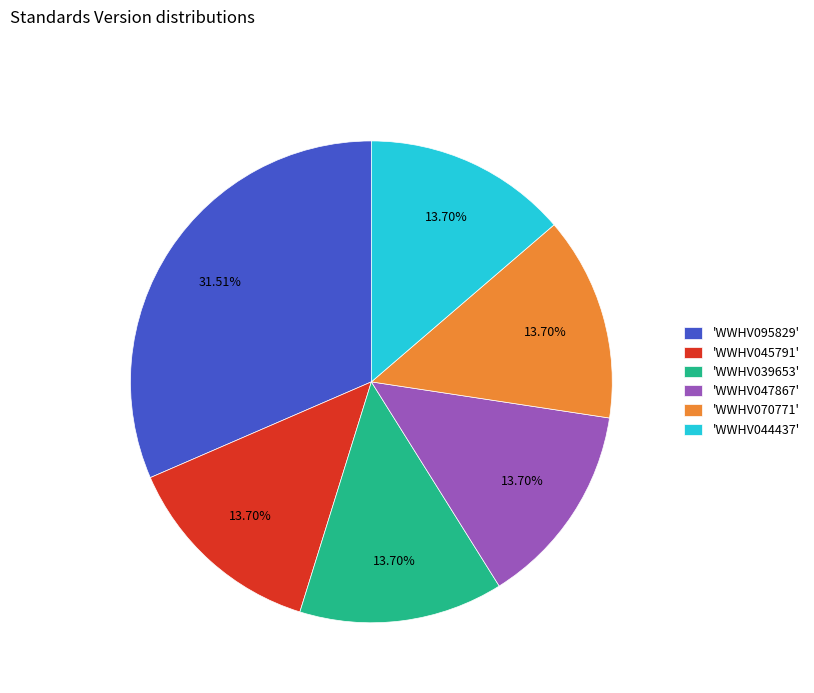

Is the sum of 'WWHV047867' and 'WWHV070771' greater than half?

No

---

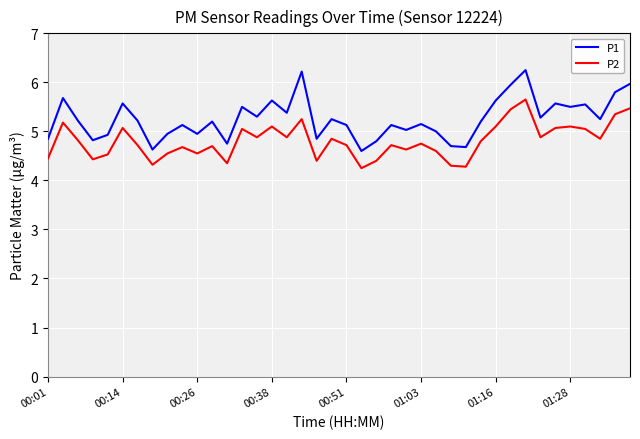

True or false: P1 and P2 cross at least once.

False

==

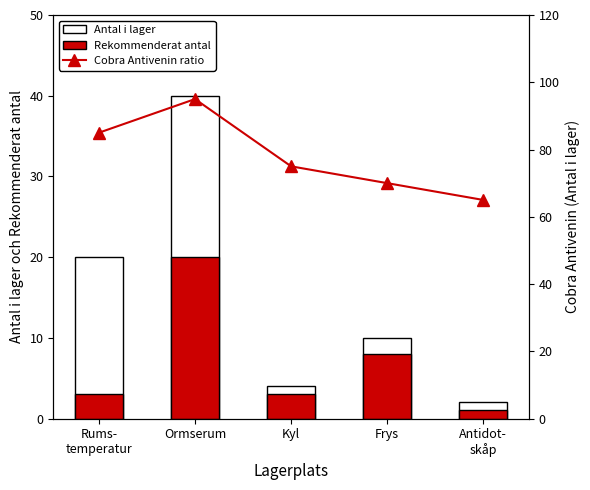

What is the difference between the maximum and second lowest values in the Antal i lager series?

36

# [WHAT THE TASK REQUIRES]
Identify every line of the material above that contains the string "True", and copy each such line in full. Matching is case-sensitive.

# [WRITTEN SOLUTION]
True or false: P1 and P2 cross at least once.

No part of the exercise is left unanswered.